*** Opening of Exercise materials ***

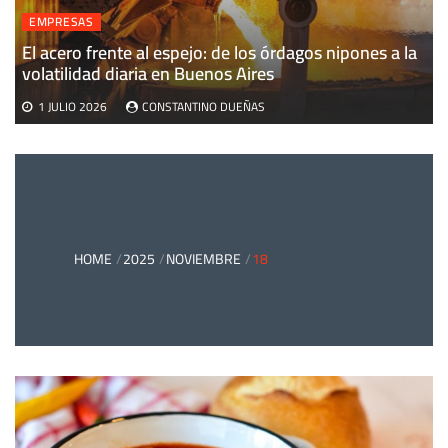
EMPRESAS
El acero frente al espejo: de los órdagos nipones a la
volatilidad diaria en Buenos Aires
1 JULIO 2026
CONSTANTINO DUEÑAS
HOME
2025
NOVIEMBRE
18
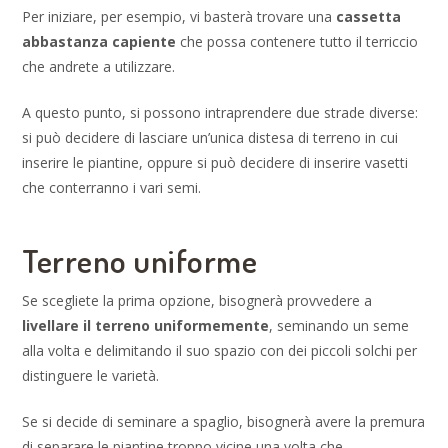
Per iniziare, per esempio, vi basterà trovare una
cassetta
abbastanza capiente
che possa contenere tutto il terriccio
che andrete a utilizzare.
A questo punto, si possono intraprendere due strade diverse:
si può decidere di lasciare un’unica distesa di terreno in cui
inserire le piantine, oppure si può decidere di inserire vasetti
che conterranno i vari semi.
Terreno uniforme
Se scegliete la prima opzione, bisognerà provvedere a
livellare il terreno uniformemente
, seminando un seme
alla volta e delimitando il suo spazio con dei piccoli solchi per
distinguere le varietà.
Se si decide di seminare a spaglio, bisognerà avere la premura
di separare le piantine troppo vicine una volta che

*** Close of Exercise materials ***

▶ **Task goal**
When you transcribe these entries, keep every word exact and drop the pictures.

▶ **Task output**
EMPRESAS
El acero frente al espejo: de los órdagos nipones a la
volatilidad diaria en Buenos Aires
1 JULIO 2026
CONSTANTINO DUEÑAS
HOME
2025
NOVIEMBRE
18
Per iniziare, per esempio, vi basterà trovare una
cassetta
abbastanza capiente
che possa contenere tutto il terriccio
che andrete a utilizzare.
A questo punto, si possono intraprendere due strade diverse:
si può decidere di lasciare un’unica distesa di terreno in cui
inserire le piantine, oppure si può decidere di inserire vasetti
che conterranno i vari semi.
Terreno uniforme
Se scegliete la prima opzione, bisognerà provvedere a
livellare il terreno uniformemente
, seminando un seme
alla volta e delimitando il suo spazio con dei piccoli solchi per
distinguere le varietà.
Se si decide di seminare a spaglio, bisognerà avere la premura
di separare le piantine troppo vicine una volta che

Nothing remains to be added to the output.